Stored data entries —
____
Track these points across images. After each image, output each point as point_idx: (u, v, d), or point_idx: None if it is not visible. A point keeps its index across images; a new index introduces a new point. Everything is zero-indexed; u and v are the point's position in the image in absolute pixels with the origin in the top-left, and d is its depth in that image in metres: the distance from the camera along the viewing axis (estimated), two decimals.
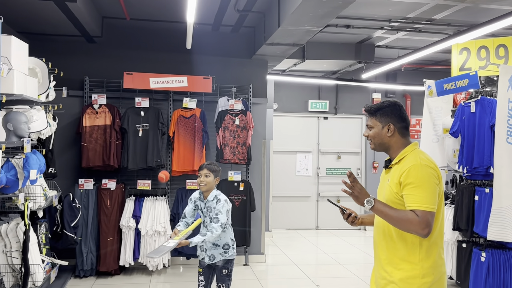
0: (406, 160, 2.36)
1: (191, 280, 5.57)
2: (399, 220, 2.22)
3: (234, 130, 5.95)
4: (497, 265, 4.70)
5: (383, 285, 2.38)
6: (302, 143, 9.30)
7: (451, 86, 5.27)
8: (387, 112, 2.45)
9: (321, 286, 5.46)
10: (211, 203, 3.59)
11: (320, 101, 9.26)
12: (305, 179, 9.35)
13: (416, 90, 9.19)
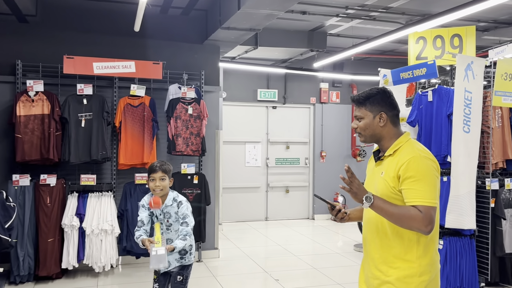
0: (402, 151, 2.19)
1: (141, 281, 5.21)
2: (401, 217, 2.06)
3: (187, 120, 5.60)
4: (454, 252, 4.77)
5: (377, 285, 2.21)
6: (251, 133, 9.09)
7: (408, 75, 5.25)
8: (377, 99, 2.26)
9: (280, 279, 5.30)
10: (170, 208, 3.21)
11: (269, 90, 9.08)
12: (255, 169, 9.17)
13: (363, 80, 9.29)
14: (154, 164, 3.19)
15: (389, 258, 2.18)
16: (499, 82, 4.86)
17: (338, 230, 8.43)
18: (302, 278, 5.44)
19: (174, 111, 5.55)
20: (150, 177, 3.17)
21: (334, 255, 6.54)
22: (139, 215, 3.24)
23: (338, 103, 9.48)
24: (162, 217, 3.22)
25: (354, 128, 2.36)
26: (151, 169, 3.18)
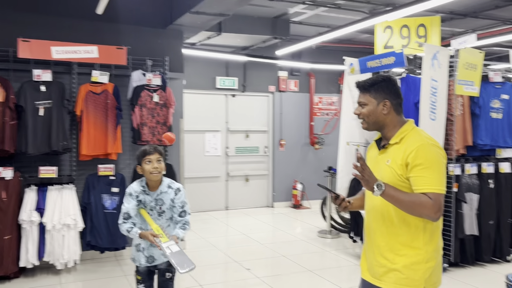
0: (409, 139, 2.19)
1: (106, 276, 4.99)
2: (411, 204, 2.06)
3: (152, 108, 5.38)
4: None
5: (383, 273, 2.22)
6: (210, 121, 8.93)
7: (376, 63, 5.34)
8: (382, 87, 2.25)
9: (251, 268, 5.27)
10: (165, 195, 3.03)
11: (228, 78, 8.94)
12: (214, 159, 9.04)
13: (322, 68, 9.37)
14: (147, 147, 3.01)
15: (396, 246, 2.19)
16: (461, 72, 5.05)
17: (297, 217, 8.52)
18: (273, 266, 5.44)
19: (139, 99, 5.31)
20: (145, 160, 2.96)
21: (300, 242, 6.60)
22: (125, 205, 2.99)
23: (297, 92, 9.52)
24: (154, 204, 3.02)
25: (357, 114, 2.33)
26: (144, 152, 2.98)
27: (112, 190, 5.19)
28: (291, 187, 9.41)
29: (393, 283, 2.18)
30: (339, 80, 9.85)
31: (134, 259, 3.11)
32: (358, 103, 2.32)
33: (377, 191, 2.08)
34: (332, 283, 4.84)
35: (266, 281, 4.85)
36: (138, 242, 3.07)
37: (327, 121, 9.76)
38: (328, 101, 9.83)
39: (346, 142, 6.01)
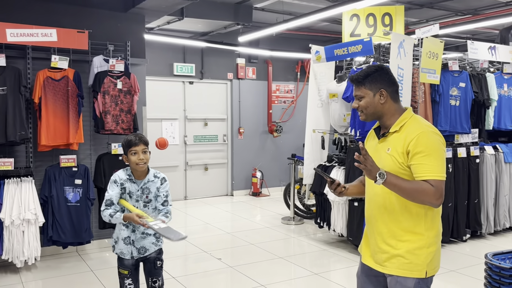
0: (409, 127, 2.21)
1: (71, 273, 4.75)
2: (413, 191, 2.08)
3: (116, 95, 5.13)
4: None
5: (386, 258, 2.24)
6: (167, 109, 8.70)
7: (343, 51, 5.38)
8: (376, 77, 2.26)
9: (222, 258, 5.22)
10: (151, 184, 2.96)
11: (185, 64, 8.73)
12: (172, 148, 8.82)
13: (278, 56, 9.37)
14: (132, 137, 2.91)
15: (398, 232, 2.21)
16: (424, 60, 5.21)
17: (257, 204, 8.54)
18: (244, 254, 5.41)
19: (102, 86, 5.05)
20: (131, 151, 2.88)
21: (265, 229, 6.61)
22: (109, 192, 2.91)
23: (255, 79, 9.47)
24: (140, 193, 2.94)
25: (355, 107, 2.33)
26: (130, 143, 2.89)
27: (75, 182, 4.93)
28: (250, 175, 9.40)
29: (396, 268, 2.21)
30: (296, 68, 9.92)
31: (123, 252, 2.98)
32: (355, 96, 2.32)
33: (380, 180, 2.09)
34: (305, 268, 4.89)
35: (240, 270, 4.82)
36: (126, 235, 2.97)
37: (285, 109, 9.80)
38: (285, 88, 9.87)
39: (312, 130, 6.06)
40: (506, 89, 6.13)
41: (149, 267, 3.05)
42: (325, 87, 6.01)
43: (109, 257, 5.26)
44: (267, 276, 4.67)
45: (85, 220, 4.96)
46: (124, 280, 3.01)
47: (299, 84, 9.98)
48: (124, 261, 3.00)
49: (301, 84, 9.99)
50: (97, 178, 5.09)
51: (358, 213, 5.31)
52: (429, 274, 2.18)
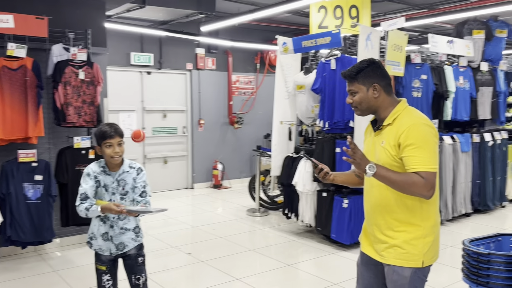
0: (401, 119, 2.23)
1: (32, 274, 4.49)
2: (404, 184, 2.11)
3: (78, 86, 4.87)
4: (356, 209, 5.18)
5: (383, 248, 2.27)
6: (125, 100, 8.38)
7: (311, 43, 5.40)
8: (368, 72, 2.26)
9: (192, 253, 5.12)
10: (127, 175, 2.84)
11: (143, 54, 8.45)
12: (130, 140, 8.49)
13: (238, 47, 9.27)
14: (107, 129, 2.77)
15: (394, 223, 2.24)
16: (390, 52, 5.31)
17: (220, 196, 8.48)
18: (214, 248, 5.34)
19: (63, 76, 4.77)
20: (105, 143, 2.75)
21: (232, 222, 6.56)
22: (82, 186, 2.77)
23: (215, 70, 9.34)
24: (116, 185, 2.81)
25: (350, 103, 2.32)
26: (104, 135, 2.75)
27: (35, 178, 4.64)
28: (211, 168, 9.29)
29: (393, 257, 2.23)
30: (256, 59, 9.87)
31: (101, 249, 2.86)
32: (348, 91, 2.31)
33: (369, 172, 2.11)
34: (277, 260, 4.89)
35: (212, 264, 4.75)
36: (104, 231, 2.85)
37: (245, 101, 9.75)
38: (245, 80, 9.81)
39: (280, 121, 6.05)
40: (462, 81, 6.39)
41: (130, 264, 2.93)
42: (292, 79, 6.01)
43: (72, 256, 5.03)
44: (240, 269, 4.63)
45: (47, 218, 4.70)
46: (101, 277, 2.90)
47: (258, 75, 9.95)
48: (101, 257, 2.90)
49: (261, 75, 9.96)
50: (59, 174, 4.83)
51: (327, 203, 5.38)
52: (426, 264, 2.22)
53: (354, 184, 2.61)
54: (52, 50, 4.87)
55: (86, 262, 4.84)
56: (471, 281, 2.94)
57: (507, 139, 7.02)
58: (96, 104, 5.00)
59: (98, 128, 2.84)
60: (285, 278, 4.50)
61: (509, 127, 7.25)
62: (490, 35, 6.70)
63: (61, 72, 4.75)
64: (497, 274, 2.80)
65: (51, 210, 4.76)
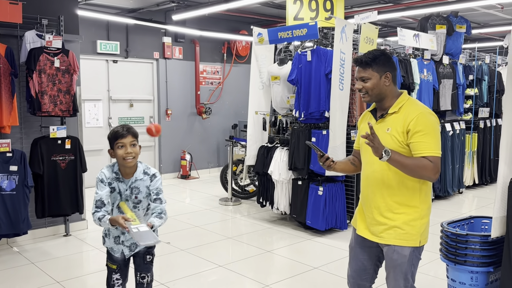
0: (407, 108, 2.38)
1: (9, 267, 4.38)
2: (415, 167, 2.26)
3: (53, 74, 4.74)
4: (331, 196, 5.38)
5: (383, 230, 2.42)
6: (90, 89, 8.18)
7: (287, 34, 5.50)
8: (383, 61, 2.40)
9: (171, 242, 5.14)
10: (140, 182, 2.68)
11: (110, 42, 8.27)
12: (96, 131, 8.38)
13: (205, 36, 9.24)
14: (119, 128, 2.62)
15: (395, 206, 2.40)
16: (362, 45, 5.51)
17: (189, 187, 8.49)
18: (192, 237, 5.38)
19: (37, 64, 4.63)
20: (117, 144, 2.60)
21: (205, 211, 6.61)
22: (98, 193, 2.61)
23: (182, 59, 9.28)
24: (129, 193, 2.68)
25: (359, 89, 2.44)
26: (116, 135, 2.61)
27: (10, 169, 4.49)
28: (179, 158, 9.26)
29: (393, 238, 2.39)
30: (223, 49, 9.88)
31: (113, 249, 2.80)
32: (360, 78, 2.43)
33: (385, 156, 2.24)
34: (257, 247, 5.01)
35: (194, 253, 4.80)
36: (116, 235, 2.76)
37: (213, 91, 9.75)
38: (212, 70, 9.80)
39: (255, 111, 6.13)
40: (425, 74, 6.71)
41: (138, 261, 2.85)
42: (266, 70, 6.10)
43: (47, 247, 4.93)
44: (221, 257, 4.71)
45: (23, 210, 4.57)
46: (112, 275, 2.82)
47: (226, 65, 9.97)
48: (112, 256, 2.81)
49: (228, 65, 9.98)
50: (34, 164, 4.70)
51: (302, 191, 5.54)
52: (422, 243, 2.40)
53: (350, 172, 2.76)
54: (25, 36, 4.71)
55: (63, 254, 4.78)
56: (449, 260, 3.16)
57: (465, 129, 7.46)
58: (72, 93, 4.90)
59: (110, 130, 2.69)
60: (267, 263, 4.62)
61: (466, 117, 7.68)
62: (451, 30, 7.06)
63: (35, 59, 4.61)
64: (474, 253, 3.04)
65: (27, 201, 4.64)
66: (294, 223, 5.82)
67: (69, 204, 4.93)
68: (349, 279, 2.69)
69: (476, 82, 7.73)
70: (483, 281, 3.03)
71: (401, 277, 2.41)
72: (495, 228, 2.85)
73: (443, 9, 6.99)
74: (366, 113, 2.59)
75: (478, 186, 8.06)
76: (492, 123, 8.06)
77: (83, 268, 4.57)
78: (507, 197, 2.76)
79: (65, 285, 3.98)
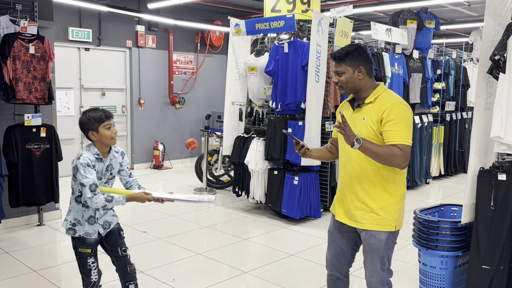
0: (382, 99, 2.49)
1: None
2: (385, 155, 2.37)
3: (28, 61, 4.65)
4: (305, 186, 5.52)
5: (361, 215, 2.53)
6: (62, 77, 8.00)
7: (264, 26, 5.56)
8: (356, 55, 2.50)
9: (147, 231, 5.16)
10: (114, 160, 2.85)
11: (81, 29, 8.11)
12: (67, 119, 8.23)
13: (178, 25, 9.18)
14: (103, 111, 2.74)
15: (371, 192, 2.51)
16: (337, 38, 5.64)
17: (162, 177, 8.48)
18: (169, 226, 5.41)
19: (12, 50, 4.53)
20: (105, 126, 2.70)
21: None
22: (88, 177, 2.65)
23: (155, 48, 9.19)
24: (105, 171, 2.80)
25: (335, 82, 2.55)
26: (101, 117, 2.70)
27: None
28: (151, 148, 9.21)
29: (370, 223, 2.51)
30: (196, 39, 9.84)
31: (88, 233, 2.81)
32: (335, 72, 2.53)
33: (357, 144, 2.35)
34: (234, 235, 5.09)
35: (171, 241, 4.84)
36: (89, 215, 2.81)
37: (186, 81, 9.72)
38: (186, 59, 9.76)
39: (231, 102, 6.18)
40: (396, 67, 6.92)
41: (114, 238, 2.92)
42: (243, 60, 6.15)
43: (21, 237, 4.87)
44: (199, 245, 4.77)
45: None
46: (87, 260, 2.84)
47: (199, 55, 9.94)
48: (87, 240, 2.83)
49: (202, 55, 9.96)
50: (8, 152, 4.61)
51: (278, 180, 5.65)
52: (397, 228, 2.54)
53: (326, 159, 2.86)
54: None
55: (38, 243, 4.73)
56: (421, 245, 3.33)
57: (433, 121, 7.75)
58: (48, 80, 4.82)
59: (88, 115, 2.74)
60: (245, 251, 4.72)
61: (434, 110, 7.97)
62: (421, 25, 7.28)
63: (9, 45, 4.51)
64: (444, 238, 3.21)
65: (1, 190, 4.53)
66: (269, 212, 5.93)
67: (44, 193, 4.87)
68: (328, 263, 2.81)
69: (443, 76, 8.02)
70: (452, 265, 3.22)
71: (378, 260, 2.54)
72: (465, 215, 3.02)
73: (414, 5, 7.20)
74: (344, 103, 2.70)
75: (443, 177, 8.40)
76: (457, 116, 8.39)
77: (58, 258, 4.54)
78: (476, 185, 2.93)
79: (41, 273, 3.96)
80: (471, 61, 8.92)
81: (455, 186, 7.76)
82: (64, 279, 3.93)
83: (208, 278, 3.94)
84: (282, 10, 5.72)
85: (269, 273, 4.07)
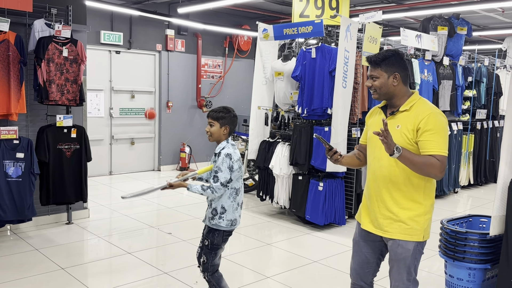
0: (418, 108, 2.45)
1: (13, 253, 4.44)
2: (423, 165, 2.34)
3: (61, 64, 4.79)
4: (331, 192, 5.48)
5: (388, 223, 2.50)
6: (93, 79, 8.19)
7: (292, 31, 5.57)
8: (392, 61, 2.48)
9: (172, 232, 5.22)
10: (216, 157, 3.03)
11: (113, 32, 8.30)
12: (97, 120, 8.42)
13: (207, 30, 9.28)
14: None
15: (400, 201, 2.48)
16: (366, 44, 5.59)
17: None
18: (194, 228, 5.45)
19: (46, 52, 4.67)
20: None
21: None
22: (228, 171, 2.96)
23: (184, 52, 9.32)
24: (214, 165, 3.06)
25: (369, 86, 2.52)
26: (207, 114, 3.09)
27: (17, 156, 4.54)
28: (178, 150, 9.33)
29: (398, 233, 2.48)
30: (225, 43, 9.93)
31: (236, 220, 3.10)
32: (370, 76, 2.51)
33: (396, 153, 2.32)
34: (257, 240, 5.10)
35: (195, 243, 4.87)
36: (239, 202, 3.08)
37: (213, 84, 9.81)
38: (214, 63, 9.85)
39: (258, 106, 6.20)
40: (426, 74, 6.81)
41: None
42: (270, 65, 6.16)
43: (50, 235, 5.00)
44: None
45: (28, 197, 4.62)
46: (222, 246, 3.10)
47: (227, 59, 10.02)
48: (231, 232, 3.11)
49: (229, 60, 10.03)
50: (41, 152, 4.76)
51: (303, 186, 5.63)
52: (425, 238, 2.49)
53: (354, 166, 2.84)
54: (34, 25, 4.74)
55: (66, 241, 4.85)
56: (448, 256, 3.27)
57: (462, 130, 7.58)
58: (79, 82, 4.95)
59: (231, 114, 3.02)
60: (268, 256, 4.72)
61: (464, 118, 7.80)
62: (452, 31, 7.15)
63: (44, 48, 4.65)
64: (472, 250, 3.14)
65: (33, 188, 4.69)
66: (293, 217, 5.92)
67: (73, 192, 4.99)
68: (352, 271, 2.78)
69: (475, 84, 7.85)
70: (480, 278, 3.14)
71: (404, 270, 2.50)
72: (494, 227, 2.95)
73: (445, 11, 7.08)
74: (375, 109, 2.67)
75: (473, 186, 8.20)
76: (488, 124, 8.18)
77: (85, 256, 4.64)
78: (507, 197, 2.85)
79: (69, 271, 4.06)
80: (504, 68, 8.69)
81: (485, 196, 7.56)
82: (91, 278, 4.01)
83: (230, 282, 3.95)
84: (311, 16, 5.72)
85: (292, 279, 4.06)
____
Exercise prompt — Exact copy, pictures excluded: from the line with "7: (451, 86, 5.27)" up to and including the line with "21: (334, 255, 6.54)" in the data above.

Result of the task —
7: (451, 86, 5.27)
8: (387, 112, 2.45)
9: (321, 286, 5.46)
10: (211, 203, 3.59)
11: (320, 101, 9.26)
12: (305, 179, 9.35)
13: (416, 90, 9.19)
0: (402, 151, 2.19)
1: (141, 281, 5.21)
2: (401, 217, 2.06)
3: (187, 120, 5.60)
4: (454, 252, 4.77)
5: (377, 285, 2.21)
6: (251, 133, 9.09)
7: (408, 75, 5.25)
8: (377, 99, 2.26)
9: (280, 279, 5.30)
10: (170, 208, 3.21)
11: (269, 90, 9.08)
12: (255, 169, 9.17)
13: (363, 80, 9.29)
14: (154, 164, 3.19)
15: (389, 258, 2.18)
16: (499, 82, 4.86)
17: (338, 230, 8.43)
18: (302, 278, 5.44)
19: (174, 111, 5.55)
20: (150, 177, 3.17)
21: (334, 255, 6.54)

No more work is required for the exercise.